Overall Poor Nutrition
When feeding your dog human food, the biggest concern is nutrition and obesity. Human foods are made with human nutrition in mind, not your dog's. Big no-no's include baby food, caffeine, human vitamin supplements, milk, salt and desserts. The onion powder that may be in baby food is toxic to your dog (as onion and garlic in all forms are), whereas caffeine can cause heart and nervous system problems. Human vitamins can damage the lining of your dog's stomach and digestive tract. Milk can cause diarrhea, and salt can cause an electrolyte imbalance. Cake, cookies and other sweet snacks can cause fat to build, which can turn into obesity concerns, diabetes and organ complications.
Human food doesn't affect our dogs as it does us, and some foods can cause organ damage. Foods that contain artificial sweeteners can cause liver failure. A toxin in grapes and raisins can cause damage to the liver and kidneys, and persin—a toxin in avocados—can cause severe congestion and fluid buildup around the heart. When you feed your dog fat trimming on a regular basis, you increase his risks of pancreatitis, and if you offer large amounts of onion, irritation in the gastrointestinal tract may develop.
Obstructions and Lacerations
A lot of foods can cause obstructions in the gastrointestinal tract, as well as internal lacerations. The most common hazard is feeding your dog cooked bones, because they splinter or shatter when your dog chews on them, which can cause lacerations and blockages.

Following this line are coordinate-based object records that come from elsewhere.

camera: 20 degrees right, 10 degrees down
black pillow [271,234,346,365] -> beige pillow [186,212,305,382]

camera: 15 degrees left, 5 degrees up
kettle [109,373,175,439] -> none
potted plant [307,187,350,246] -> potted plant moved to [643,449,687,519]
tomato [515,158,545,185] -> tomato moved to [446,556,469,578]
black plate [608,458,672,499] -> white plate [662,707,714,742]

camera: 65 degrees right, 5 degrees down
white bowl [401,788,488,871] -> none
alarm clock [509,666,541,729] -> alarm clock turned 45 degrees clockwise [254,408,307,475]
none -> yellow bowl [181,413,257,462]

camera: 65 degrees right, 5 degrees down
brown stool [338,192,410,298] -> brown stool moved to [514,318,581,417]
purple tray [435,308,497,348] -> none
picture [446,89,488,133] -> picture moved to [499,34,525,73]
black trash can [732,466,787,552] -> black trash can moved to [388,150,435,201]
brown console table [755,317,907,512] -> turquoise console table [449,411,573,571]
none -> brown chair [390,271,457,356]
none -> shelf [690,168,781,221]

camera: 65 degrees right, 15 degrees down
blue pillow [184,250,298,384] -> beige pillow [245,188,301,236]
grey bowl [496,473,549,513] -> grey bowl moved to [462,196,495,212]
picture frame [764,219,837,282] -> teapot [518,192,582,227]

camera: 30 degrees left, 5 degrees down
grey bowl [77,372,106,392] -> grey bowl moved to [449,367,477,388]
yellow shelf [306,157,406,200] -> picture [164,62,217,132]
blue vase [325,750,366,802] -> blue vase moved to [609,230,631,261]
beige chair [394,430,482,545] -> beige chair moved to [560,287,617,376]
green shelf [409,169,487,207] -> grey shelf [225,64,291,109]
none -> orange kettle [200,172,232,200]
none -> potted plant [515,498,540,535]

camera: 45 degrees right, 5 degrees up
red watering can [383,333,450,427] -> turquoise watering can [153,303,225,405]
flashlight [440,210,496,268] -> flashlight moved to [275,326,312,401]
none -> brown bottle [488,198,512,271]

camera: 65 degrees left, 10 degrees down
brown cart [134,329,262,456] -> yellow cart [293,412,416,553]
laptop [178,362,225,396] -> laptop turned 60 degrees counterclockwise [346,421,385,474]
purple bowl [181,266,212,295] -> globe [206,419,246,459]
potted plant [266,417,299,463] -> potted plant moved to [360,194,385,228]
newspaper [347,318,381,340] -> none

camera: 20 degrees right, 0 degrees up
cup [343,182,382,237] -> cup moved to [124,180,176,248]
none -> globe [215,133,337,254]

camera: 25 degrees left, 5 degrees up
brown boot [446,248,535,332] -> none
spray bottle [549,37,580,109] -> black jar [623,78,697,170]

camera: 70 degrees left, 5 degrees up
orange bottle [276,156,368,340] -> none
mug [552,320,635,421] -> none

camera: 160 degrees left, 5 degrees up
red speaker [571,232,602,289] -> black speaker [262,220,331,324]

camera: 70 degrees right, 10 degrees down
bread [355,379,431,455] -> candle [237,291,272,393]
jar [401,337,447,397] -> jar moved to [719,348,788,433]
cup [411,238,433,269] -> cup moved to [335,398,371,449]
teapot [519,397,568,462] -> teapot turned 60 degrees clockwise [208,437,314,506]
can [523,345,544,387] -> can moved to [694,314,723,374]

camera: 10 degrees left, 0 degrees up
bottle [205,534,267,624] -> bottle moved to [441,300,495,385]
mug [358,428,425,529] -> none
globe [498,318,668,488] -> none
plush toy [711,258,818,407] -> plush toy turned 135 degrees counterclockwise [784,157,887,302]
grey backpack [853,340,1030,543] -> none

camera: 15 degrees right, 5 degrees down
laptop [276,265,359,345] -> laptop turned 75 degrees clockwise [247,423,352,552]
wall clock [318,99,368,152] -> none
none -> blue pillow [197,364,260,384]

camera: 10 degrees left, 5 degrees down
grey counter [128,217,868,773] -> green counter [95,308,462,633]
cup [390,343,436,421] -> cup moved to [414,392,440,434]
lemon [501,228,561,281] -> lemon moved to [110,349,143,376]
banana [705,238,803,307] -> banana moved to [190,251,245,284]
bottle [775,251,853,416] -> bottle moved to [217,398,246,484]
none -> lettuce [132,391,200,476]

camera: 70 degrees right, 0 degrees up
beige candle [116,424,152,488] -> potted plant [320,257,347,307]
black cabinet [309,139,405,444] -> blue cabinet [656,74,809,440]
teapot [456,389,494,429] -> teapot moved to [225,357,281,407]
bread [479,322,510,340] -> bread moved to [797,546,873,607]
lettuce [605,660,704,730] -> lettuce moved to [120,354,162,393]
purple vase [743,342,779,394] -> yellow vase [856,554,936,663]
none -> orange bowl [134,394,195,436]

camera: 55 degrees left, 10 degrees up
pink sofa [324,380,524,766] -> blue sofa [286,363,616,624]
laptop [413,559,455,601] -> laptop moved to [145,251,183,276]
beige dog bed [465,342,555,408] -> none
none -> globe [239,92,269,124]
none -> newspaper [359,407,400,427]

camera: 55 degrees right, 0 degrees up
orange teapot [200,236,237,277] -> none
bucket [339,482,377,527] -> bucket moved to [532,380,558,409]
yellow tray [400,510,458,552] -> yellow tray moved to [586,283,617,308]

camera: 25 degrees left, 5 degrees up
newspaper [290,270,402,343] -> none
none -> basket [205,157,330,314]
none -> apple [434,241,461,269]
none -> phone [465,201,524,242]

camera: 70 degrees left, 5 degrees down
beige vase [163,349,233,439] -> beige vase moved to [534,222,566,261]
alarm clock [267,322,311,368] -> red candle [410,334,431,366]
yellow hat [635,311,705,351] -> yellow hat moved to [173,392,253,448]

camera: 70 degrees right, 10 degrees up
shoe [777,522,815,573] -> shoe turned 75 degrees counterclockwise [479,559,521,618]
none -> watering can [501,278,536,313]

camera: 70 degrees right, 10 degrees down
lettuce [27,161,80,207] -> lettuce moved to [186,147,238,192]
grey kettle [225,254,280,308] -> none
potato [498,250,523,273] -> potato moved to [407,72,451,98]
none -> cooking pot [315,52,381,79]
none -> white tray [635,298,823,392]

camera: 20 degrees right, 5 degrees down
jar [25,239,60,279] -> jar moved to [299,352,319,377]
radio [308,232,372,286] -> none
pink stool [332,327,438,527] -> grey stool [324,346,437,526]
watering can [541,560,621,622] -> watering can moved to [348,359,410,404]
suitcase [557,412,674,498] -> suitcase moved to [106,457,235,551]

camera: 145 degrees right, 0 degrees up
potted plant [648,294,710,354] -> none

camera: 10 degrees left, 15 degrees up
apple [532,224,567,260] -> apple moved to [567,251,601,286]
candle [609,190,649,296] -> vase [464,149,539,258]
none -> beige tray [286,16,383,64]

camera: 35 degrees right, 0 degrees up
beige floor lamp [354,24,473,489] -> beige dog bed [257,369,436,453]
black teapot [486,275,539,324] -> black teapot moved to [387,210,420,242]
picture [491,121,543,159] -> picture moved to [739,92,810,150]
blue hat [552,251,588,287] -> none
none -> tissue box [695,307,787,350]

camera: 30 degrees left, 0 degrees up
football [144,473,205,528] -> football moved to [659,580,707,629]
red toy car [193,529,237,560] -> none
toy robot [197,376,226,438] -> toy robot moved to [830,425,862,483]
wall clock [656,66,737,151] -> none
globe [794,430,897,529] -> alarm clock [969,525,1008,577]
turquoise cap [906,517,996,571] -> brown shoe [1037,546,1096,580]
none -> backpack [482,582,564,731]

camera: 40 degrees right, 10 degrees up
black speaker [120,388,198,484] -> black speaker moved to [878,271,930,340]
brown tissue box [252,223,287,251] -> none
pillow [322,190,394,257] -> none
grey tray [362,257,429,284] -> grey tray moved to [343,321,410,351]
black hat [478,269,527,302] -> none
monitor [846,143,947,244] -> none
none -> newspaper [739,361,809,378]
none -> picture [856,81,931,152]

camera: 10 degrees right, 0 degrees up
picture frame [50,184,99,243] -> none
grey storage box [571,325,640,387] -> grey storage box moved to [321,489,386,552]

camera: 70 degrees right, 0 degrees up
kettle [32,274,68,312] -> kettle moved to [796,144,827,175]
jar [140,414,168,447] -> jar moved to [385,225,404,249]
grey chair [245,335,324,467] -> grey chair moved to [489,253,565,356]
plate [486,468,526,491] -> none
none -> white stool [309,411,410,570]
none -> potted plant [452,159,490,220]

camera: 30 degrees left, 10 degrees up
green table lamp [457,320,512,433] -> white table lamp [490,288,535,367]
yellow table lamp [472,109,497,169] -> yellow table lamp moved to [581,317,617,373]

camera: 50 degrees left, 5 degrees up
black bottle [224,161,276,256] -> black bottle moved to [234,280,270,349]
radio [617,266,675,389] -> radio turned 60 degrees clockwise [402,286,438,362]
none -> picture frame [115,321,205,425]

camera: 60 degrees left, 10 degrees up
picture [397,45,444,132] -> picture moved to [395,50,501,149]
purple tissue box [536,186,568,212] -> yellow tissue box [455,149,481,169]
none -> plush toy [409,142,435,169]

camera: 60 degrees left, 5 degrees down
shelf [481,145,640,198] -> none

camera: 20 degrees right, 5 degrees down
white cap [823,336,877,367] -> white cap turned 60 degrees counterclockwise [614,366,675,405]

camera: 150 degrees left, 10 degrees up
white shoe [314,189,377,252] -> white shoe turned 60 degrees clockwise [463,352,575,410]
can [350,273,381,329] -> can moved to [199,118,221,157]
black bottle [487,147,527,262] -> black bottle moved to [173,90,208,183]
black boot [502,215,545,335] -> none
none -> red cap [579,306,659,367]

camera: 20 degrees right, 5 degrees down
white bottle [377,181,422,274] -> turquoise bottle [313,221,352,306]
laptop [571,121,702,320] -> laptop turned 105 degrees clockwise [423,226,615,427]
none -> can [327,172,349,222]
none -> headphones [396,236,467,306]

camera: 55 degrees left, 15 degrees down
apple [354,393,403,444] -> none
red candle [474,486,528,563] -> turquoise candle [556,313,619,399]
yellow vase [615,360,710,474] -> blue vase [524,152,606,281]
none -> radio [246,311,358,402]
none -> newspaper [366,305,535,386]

If your dog swallows large chunks of food without chewing, the food can get stuck and cause a blockage; for example, fruit pits and seeds can cause blockages if your dog swallows them. Yeast can tear the lining of the stomach and intestines.
Many foods should not be fed to dogs in any amount, as they can cause irritation and complications that may even lead to death. Alcohol can put your dog into a coma, and the hops in beer can cause your dog to pant heavily, run a fever, have seizures and die. Mushrooms can cause toxicity, shock and death. Raw fish can cause a thiamine deficiency, which can result in seizures and sometimes death.